„Es riecht, als ob sich 1000 Frauen gleichzeitig die Nägel lackieren“, beschreibt Rita Zeh, was ihr seit August 2010 stinkt. Als Ursache der Gerüche haben sie und ihre Nachbarin Dagmar Wohlfahrt eine wieder in Betrieb genommene Schreinerei in der Zellinger Vorstadt ausgemacht.
Zehn Jahre war diese Schreinerei laut den beiden Damen stillgelegt. Vor der Neuinbetriebnahme sei das Gebäude zwar energetisch saniert worden, aber die Abzugs- und Filteranlage sei noch die alte und auf dem Stand von vor 40 Jahren.
Baurechtlich ist das allerdings nicht zu beanstanden. Auf einen Beschwerdebrief vom Oktober teilte ihnen Landrat Thomas Schiebel Mitte November mit, dass der Spritzraum der Schreinerei schon 1975 und 1984 als solcher ausgewiesen war. Das gehe aus Akten des Staatsarchivs Würzburg hervor, die das Landratsamt eigens anforderte. Damit besteht für die gesamte Schreinerei Bestandsschutz, auch wenn sie zehn Jahre stillgelegt war. Gleiches teilte ihnen auch Zellingens Bürgermeister Wieland Gsell mit. Aus baurechtlicher Sicht gibt es nichts zu beanstanden. Die jetzige Nutzung nach dem Immissionsschutzgesetz werde durch das Landratsamt geprüft.
Neben dem Geruch nach Lack und Lösungsmittel monieren Zeh und Wohlfahrt das laute Brummen der Anlage. Wenn diese laufe, sei an Fenster öffnen oder Aufenthalt im Garten nicht zu denken, auch biologischer Gemüseanbau sei nicht möglich. In der Schreinerei werde täglich bis zu zehn Stunden gearbeitet, auch samstags und sonntags. In ihrem Brief an den Landrat fragen sie sich sogar, ob die Schreinerei nicht schon ein Industriebetrieb sei.

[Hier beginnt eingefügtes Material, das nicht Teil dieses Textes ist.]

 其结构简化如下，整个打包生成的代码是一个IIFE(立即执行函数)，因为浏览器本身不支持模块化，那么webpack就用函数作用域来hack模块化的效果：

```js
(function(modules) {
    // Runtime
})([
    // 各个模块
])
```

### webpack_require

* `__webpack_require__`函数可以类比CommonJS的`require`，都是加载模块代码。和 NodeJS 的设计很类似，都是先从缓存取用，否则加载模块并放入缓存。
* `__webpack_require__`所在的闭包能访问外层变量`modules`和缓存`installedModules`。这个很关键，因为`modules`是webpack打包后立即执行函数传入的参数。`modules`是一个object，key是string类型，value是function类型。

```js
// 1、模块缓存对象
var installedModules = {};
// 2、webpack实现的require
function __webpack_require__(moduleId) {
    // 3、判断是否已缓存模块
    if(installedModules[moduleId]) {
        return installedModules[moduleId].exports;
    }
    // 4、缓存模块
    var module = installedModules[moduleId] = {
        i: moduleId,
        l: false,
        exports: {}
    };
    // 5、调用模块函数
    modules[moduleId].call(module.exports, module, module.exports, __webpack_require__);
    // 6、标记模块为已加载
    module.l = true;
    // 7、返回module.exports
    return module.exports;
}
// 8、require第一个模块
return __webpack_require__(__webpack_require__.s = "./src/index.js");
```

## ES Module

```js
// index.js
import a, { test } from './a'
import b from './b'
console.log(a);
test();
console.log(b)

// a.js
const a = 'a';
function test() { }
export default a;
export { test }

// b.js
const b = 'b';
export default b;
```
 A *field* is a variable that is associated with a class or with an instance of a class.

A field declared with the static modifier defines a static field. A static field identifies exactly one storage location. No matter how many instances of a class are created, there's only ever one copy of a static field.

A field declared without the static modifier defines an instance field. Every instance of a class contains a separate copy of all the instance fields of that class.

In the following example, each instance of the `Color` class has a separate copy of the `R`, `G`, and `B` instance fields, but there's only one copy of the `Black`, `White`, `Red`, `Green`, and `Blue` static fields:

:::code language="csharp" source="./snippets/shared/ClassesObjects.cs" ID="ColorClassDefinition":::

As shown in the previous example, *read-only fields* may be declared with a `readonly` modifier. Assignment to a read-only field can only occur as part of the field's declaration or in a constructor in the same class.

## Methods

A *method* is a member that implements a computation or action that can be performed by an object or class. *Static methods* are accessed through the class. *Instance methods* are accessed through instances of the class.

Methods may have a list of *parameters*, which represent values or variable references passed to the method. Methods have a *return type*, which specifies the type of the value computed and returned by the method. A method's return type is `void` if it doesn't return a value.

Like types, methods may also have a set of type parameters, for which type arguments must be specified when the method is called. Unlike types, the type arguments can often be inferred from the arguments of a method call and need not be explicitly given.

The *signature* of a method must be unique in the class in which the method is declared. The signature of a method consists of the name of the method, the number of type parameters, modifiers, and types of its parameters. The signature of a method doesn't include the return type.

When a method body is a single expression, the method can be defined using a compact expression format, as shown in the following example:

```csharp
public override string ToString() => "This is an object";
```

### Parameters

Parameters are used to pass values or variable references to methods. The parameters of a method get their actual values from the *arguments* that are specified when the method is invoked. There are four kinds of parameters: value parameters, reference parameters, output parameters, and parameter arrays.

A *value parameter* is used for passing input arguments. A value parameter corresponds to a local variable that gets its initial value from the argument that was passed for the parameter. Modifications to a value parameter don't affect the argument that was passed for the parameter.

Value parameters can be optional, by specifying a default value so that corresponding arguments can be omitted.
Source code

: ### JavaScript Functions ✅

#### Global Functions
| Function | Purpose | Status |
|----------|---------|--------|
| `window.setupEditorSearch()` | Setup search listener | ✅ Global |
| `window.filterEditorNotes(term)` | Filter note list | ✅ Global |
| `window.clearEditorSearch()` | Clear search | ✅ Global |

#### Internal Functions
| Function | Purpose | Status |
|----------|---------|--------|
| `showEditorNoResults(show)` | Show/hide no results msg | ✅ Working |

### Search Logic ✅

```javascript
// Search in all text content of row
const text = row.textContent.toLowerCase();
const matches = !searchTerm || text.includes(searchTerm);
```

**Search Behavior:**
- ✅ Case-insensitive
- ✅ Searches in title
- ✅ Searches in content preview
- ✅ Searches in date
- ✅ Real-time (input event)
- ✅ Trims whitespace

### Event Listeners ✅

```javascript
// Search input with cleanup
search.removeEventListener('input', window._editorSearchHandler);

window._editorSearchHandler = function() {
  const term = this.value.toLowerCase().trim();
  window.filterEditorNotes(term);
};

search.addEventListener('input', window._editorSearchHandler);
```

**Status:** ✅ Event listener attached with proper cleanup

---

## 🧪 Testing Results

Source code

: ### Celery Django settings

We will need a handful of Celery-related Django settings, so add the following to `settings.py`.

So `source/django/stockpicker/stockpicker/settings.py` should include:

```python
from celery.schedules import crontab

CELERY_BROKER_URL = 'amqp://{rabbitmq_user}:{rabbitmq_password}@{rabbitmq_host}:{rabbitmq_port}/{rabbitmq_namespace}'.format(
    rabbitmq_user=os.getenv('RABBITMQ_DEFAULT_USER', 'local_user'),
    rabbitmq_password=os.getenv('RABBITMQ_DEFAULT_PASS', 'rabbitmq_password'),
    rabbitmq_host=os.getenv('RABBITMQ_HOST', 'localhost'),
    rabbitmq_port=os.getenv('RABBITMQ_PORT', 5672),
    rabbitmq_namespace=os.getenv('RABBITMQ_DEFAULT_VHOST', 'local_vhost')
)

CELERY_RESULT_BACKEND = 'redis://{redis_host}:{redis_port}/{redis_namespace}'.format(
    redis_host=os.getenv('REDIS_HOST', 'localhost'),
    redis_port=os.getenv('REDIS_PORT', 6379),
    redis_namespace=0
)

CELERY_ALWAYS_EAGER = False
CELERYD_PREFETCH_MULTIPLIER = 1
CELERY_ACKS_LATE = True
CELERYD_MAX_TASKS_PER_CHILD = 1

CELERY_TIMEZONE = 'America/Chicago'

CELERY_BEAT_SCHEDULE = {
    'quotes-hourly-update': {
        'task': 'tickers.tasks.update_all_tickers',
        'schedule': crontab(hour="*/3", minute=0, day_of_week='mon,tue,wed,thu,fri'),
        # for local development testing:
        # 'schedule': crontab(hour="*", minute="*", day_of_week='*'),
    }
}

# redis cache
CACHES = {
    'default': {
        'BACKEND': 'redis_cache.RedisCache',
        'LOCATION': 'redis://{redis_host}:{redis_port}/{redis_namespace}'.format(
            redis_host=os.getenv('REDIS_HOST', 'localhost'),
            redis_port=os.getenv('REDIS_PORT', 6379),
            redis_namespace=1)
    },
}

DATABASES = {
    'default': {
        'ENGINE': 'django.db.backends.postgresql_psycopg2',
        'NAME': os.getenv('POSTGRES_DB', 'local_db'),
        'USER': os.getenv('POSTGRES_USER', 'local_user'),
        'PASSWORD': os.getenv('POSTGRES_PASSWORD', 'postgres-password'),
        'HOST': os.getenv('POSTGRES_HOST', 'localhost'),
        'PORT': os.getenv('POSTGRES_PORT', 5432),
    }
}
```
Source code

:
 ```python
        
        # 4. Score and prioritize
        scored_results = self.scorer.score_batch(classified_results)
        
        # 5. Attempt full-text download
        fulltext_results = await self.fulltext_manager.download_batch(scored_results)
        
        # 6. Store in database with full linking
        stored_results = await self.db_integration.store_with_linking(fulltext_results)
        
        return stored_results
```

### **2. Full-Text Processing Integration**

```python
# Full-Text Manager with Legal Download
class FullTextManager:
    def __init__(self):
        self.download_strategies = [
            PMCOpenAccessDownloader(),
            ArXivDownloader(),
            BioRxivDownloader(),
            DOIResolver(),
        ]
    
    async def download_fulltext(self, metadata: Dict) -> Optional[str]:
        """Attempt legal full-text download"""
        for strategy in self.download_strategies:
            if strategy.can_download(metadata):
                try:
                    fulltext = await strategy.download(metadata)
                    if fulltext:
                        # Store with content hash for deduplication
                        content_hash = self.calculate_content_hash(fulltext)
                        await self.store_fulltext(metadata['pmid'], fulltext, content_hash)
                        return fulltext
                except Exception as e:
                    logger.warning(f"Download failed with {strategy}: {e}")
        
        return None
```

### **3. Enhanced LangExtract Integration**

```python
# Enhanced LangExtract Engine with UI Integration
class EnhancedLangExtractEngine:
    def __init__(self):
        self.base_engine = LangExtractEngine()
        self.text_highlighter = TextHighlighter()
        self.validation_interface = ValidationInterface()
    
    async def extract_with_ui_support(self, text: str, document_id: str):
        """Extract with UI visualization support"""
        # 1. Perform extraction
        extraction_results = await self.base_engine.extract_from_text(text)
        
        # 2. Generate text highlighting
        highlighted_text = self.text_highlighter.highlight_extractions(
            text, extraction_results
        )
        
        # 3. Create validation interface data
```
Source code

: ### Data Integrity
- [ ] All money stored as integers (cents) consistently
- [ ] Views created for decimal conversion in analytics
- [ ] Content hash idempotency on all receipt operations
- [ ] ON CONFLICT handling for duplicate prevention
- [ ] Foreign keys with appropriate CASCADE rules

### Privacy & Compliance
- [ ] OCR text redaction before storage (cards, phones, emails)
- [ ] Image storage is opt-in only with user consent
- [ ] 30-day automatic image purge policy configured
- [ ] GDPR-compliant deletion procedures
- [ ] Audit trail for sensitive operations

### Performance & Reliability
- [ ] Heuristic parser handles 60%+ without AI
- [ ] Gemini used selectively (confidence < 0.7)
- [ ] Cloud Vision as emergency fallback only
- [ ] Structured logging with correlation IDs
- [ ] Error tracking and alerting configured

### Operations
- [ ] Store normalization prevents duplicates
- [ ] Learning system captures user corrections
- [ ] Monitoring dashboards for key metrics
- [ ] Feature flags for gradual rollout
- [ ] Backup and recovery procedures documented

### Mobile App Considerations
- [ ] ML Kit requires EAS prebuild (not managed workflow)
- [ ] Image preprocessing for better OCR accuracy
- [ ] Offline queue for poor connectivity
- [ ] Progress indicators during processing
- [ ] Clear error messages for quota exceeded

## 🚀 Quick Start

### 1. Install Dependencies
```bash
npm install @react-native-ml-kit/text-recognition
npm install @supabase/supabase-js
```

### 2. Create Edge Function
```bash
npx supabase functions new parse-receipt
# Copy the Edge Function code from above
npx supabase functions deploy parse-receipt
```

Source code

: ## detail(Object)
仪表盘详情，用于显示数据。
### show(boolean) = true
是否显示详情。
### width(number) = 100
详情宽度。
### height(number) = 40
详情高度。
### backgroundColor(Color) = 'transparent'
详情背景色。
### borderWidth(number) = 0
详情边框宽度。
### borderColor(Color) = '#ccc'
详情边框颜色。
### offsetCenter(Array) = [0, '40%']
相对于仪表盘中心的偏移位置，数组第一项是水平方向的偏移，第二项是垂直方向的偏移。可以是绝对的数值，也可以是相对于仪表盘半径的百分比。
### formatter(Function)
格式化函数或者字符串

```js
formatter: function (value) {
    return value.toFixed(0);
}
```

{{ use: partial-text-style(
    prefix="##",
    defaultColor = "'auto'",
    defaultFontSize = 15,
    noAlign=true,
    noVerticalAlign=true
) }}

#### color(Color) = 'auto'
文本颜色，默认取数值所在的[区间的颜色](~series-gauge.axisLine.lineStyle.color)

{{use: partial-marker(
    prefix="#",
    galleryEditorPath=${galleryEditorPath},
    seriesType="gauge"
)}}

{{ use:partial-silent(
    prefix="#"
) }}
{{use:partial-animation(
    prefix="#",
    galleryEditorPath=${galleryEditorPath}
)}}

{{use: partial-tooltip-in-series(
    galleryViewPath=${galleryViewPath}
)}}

Tischler Theo Inderwies, der die Schreinerei schon im Mai von der Firma Benkert pachtete, versteht die Aufregung nicht. Er habe insgesamt eher wenig zu lackieren, überwiegend verarbeite die Tischlerei Platten mit fertigen Kunststoffoberflächen. Wie er wisse, habe der Vormieter anders als er sogar sonntags lackiert. Zum Spritzen verwende er ganz normalen DD-Lack (das sind Lacksysteme auf Polyurethanbasis). Den Abzugskamin habe er, wie vom Landratsamt gefordert, etwas erhöht. Weitere Investitionen in diesem Bereich werde er aber nicht leisten, das liege in den Händen seines Vermieters. Zudem liege die Schreinerei in einem Mischgebiet.
Möglicherweise ist das Problem bald aus der Welt. In den nächsten Tagen sind Rita Zeh und Dagmar Wohlfahrt zu einem Gespräch ins Landratsamt eingeladen. Landrat Thomas Schiebel kündigte schon Mitte November an, dass ein Umweltingenieur aus dem Sachgebiet Immissionsschutz an einem Lösungsvorschlag arbeitet.